The Obama administration’s health care reform plan included $36 billion in stimulus money to help health care payers and providers build out a computerized infrastructure. But to that carrot, Congress added a big stick: tough new regulations and tight deadlines with which to meet them.

Last year, health providers like hospitals, physicians and others spent almost $89 billion to develop and implement electronic medical records, health information exchanges, and other HIT initiatives, according to PwC Health Industries. And spending is expected to grow further during the next five years.

But even in a burgeoning market like HIT, some companies are better positioned for growth.  Here are four winning HIT stocks for the coming boom:

  1. Cerner (NASDAQ: CERN). At $61.86, Cerner is trading nearly 72% over its 52-week low of $36.03 last July. The stock has a decent price-to-earnings growth (PEG) ratio of 1.79 and analysts estimate earnings growth of about 22% this quarter. With a market cap of $10.4 billion, the company has nearly $611 million in cash compared to debt of just $101.4 million – a total debt/equity of 3.8. The Edge: The company this week announced an electronic medical records alliance with the UPMC health network and Oracle.

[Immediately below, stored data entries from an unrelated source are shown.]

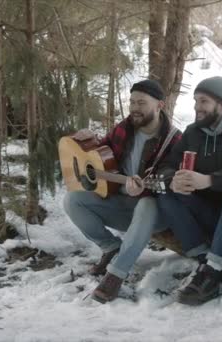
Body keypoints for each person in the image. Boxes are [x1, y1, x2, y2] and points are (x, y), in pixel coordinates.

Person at [63, 79, 181, 303]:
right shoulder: (124, 128)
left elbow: (170, 176)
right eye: (132, 102)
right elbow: (100, 155)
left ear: (160, 106)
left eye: (142, 103)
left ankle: (116, 275)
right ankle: (111, 247)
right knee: (73, 200)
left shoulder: (174, 139)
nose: (135, 108)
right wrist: (87, 140)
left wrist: (145, 188)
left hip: (155, 212)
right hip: (122, 205)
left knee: (147, 204)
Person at [157, 76, 222, 305]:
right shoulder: (192, 132)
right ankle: (202, 258)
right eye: (195, 101)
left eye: (203, 101)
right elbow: (166, 167)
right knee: (166, 192)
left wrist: (209, 180)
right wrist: (172, 180)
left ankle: (214, 272)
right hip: (205, 215)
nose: (197, 107)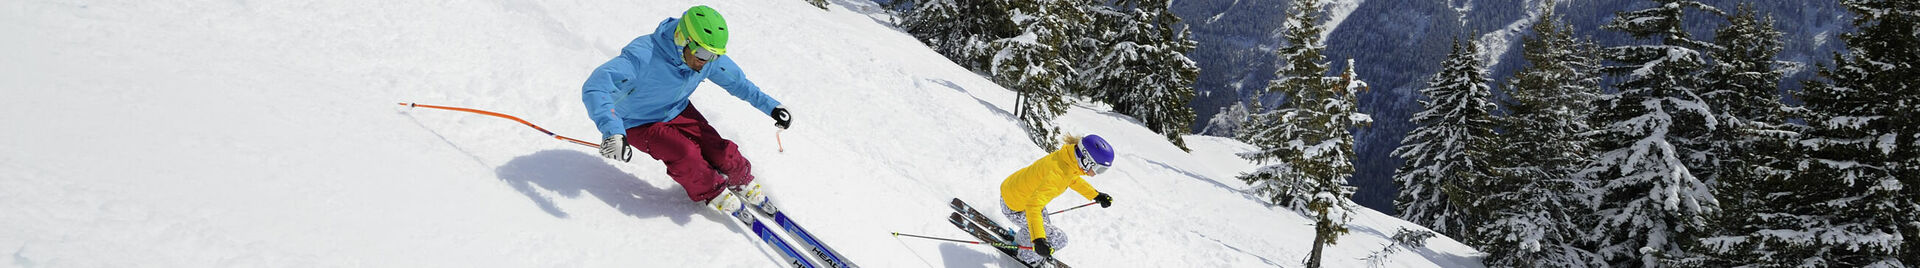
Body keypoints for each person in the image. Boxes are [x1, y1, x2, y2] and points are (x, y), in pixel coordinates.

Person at [581, 5, 791, 213]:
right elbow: (596, 86)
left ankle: (740, 179)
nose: (706, 61)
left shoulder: (705, 57)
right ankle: (711, 190)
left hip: (676, 109)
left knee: (719, 150)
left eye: (714, 55)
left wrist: (772, 107)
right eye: (702, 53)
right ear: (683, 39)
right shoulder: (643, 55)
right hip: (636, 122)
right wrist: (613, 132)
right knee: (685, 152)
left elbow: (739, 83)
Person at [999, 134, 1118, 265]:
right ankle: (1027, 258)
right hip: (1016, 206)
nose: (1096, 173)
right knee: (1058, 238)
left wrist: (1095, 195)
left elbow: (1072, 179)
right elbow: (1033, 206)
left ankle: (1023, 240)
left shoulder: (1068, 160)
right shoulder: (1057, 174)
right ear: (1086, 160)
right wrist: (1038, 240)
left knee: (1044, 230)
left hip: (1017, 192)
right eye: (1099, 169)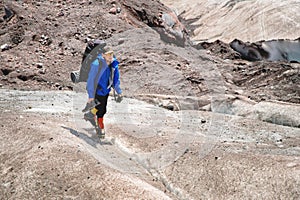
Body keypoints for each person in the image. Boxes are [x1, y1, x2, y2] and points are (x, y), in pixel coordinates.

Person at [84, 45, 123, 139]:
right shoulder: (96, 65)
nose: (110, 56)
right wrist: (90, 95)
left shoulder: (113, 65)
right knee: (101, 110)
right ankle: (100, 126)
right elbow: (90, 81)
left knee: (100, 107)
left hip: (106, 90)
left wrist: (119, 91)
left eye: (111, 54)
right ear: (103, 55)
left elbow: (115, 79)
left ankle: (90, 114)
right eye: (108, 54)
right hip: (97, 90)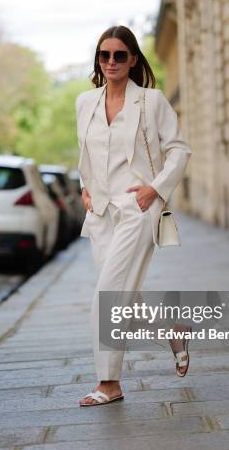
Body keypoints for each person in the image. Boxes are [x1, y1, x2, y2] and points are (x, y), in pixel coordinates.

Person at [75, 25, 192, 406]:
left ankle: (109, 383)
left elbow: (179, 150)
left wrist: (155, 189)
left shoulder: (152, 101)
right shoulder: (84, 103)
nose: (111, 62)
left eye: (119, 55)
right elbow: (87, 156)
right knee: (127, 298)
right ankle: (173, 331)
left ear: (133, 59)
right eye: (104, 55)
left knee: (107, 295)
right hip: (101, 214)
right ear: (98, 59)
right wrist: (85, 189)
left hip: (138, 209)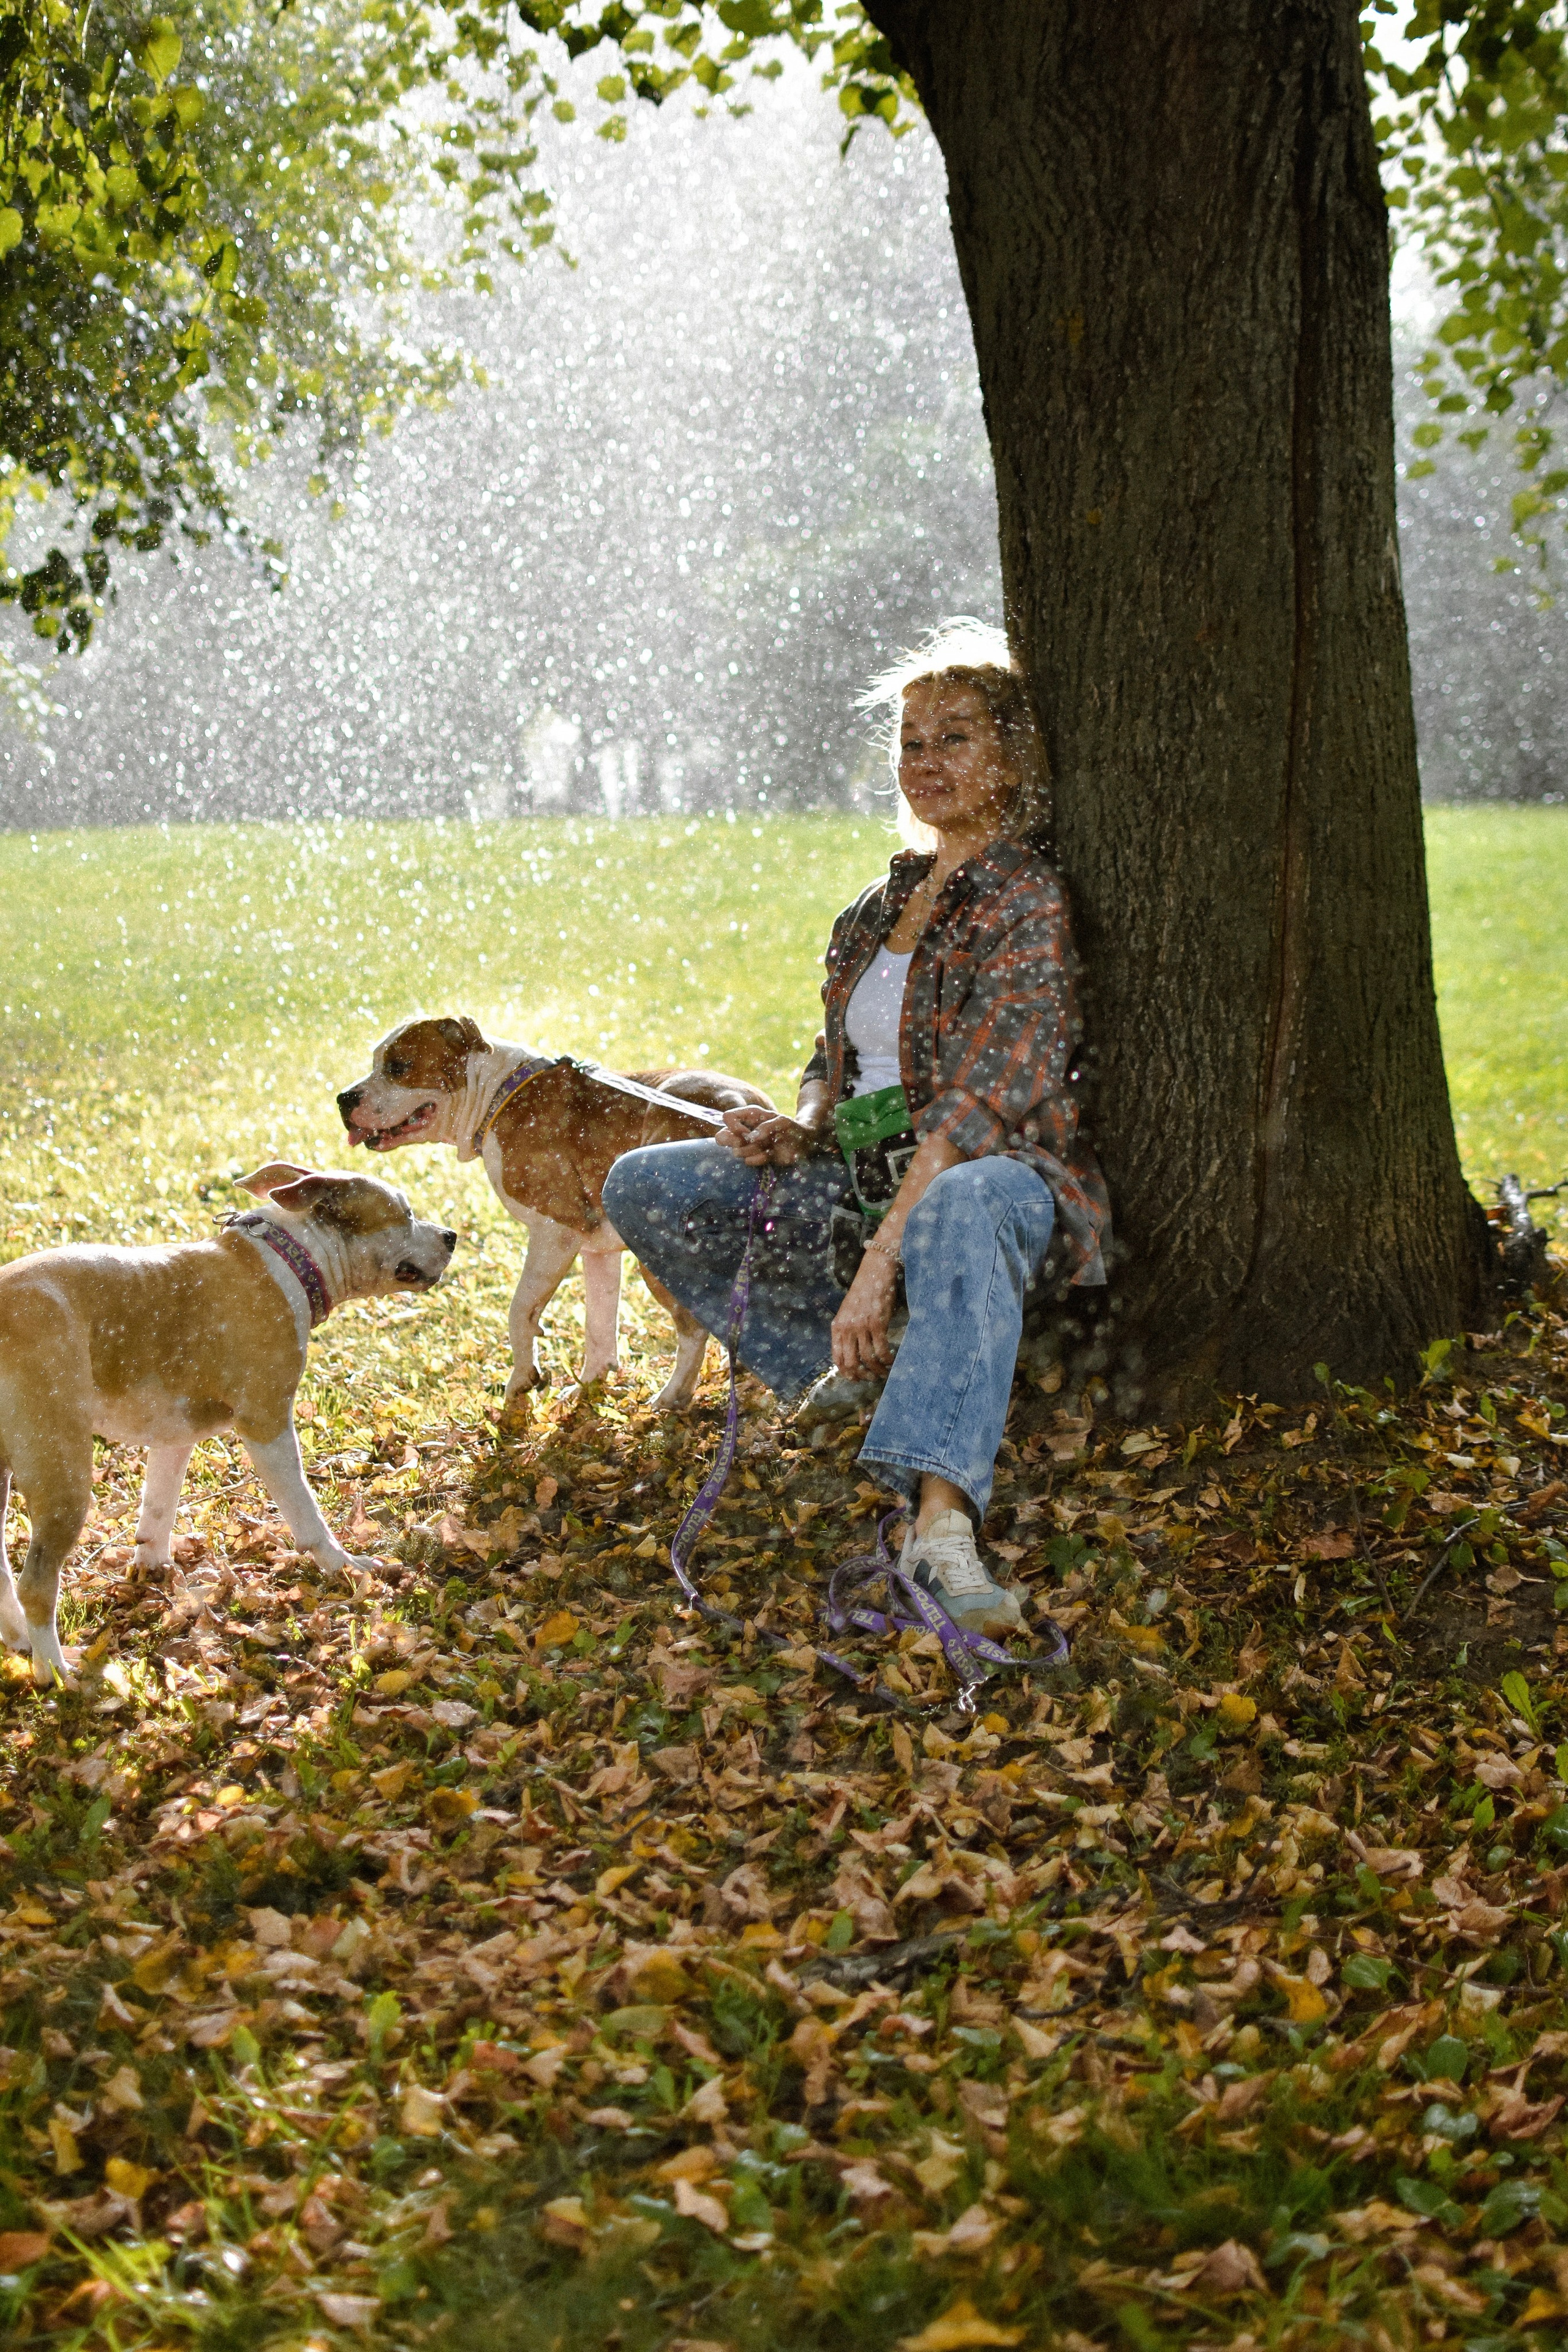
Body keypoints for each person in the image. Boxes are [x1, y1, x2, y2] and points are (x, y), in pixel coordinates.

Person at [602, 621, 1110, 1638]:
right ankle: (850, 1382)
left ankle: (941, 1523)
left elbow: (977, 1112)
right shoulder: (876, 907)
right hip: (864, 1172)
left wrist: (880, 1265)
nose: (926, 762)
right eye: (912, 741)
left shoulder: (1027, 901)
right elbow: (836, 1067)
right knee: (645, 1183)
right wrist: (793, 1126)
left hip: (997, 1184)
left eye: (955, 737)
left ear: (1012, 754)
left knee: (963, 1199)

  2. Allscripts Healthcare (NASDAQ: MDRX). At $19.51, Allscripts is trading more than 24% over its 52-week low of $17.51 last July. The stock has an attractive 0.9 PEG ratio – an indication that the stock might be undervalued. Analysts estimate earnings growth of about 17% this quarter. With a market cap of $3.7 billion, Allscripts has $145.4 million in cash and debt of $449.4 million, for a total debt/equity of 31.5 – on the higher side of the sector.  The Edge: The company just launched a cloud-based HIT solution for physician practices.

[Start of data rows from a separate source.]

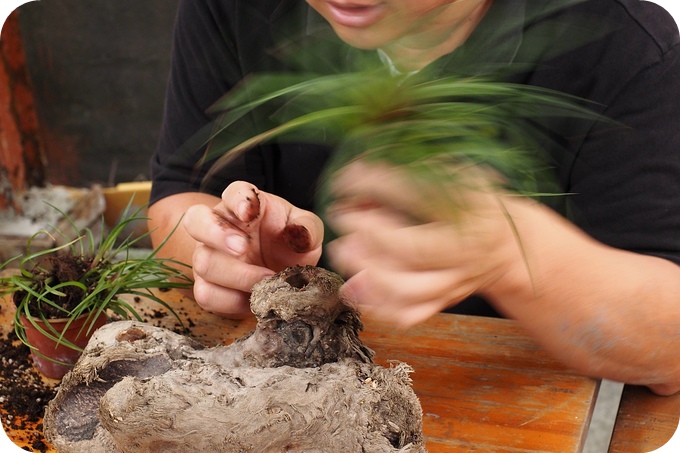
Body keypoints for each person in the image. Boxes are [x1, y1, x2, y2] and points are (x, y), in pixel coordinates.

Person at [148, 0, 680, 395]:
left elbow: (669, 346)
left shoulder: (621, 45)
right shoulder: (231, 9)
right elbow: (178, 194)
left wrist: (514, 255)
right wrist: (229, 253)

  3. Athenahealth (NASDAQ: ATHN). At $41.76, athenahealth is trading more than 94% over its 52-week low of $21.51 last August. The stock has a solid PEG ratio of 1.5, and analysts estimate earnings growth of 50% this quarter. With a market cap of $1.46 billion, the company has $102.7 million in cash compared to debt of only $8.9 million, for a total debt/equity of 4.9. The Edge: The company on Friday announced an EMR deal with the state of Wisconsin’s WHITEC health information exchange.

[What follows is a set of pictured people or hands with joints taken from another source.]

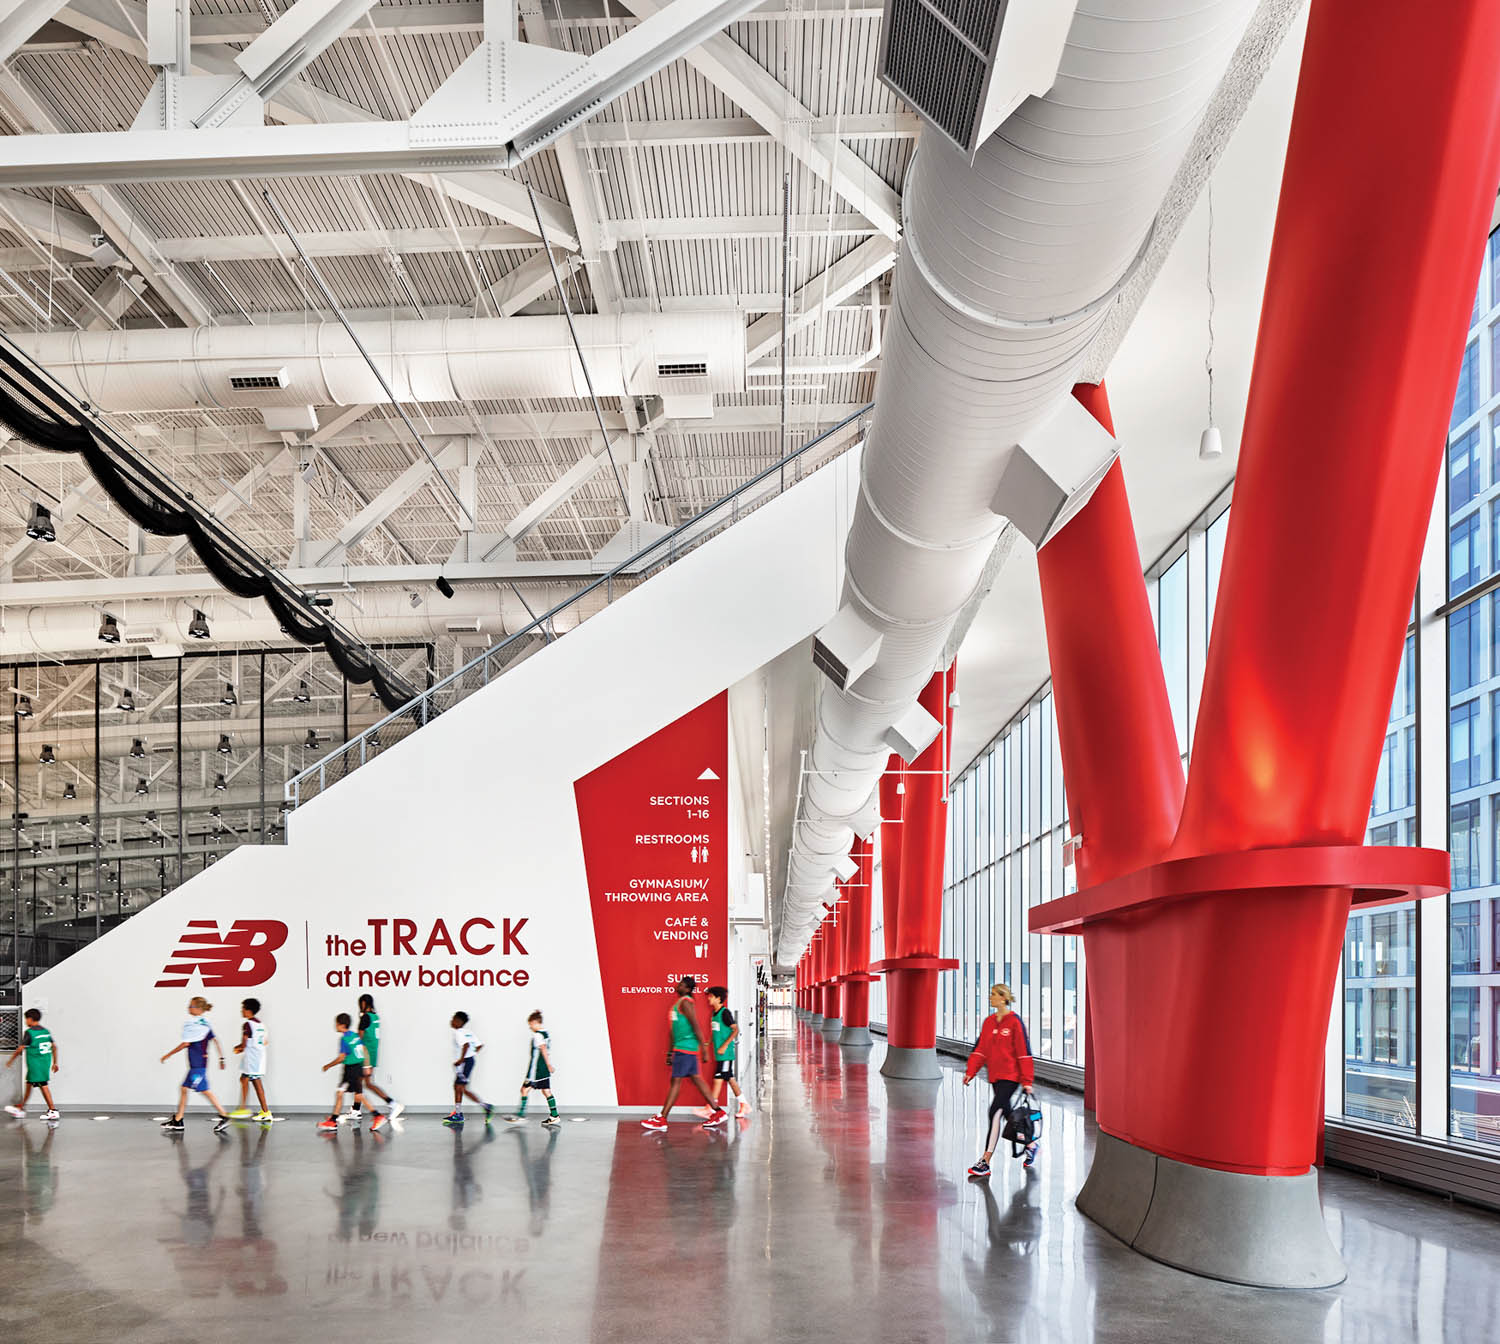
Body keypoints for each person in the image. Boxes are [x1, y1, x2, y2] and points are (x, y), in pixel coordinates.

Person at [963, 983, 1037, 1178]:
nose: (990, 997)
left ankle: (985, 1161)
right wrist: (971, 1071)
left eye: (994, 994)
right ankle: (1030, 1144)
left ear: (1004, 998)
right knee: (1008, 1114)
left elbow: (1024, 1052)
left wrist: (1027, 1080)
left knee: (994, 1112)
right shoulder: (989, 1022)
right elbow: (980, 1049)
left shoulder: (1015, 1022)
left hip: (1011, 1077)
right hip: (995, 1076)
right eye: (991, 994)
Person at [641, 977, 726, 1131]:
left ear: (687, 989)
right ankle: (718, 1112)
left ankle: (662, 1118)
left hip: (686, 1048)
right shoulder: (678, 1004)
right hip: (682, 1048)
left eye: (681, 984)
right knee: (697, 1079)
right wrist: (669, 1052)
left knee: (676, 1082)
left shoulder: (686, 1002)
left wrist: (704, 1048)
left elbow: (695, 1025)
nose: (677, 985)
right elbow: (673, 1031)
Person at [159, 996, 231, 1133]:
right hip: (196, 1065)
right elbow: (215, 1040)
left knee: (204, 1090)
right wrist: (221, 1058)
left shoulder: (194, 1025)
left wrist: (168, 1055)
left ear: (198, 1009)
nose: (188, 1008)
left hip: (198, 1065)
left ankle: (224, 1115)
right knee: (184, 1088)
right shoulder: (205, 1025)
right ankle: (178, 1120)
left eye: (191, 1006)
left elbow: (186, 1043)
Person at [318, 1013, 387, 1134]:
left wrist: (328, 1066)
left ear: (342, 1025)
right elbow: (364, 1049)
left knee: (356, 1095)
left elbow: (341, 1058)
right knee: (341, 1092)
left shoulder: (344, 1039)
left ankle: (377, 1116)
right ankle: (333, 1120)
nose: (335, 1026)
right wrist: (366, 1065)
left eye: (336, 1024)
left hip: (351, 1070)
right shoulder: (355, 1036)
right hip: (357, 1068)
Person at [349, 993, 403, 1123]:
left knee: (363, 1082)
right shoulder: (375, 1017)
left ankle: (393, 1103)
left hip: (364, 1054)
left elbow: (359, 1038)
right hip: (372, 1054)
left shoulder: (365, 1018)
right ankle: (356, 1110)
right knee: (364, 1083)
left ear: (363, 1003)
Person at [505, 1009, 559, 1127]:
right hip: (543, 1068)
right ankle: (554, 1116)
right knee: (546, 1091)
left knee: (524, 1089)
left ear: (535, 1022)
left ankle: (521, 1115)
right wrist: (548, 1065)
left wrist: (549, 1064)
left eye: (530, 1024)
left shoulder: (538, 1035)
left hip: (536, 1069)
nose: (530, 1027)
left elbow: (543, 1049)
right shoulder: (546, 1033)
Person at [5, 1007, 60, 1120]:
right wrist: (55, 1063)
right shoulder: (45, 1032)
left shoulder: (29, 1033)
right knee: (29, 1084)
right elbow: (54, 1047)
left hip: (36, 1064)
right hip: (44, 1063)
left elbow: (20, 1049)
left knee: (43, 1085)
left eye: (26, 1019)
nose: (26, 1022)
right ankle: (21, 1107)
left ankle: (52, 1110)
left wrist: (11, 1060)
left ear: (30, 1019)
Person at [706, 986, 748, 1119]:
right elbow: (715, 1031)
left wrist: (724, 1046)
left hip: (726, 1054)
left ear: (718, 998)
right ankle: (744, 1105)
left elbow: (735, 1030)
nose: (709, 998)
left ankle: (712, 1108)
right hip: (719, 1054)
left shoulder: (725, 1013)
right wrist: (708, 1042)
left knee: (718, 1077)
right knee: (729, 1078)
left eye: (711, 996)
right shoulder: (714, 1014)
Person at [446, 1011, 491, 1126]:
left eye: (454, 1019)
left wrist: (462, 1059)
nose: (451, 1021)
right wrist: (471, 1055)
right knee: (458, 1087)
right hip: (469, 1061)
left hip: (464, 1063)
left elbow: (465, 1045)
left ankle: (485, 1107)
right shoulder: (468, 1032)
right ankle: (458, 1113)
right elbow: (479, 1045)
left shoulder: (458, 1033)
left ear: (459, 1021)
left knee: (461, 1088)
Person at [229, 999, 271, 1121]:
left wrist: (237, 1049)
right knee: (249, 1080)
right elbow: (265, 1041)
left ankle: (244, 1109)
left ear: (248, 1010)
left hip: (251, 1058)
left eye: (243, 1008)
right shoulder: (261, 1025)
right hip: (259, 1057)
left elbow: (243, 1044)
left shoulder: (247, 1025)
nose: (241, 1010)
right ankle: (264, 1111)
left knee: (249, 1080)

  4. Computer Programs & Systems (NASDAQ: CPSI). At $64.18, CPSI is trading more than 66% above its 52-week low of $38.60 last July. Unlike most companies in this sector, it pays a dividend – a 2.3% yield.  The stock has a PEG ratio of 1.46, and analysts estimate earnings growth of 41% this quarter. With a market cap of $710 million, CPSI has total cash of $26.4 million, but no debt.  The Edge: CPSI is teaming with a Vermont hospital system to develop an EMR platform.

As of this writing, Susan J. Aluise did not hold a position in any of the stocks mentioned here.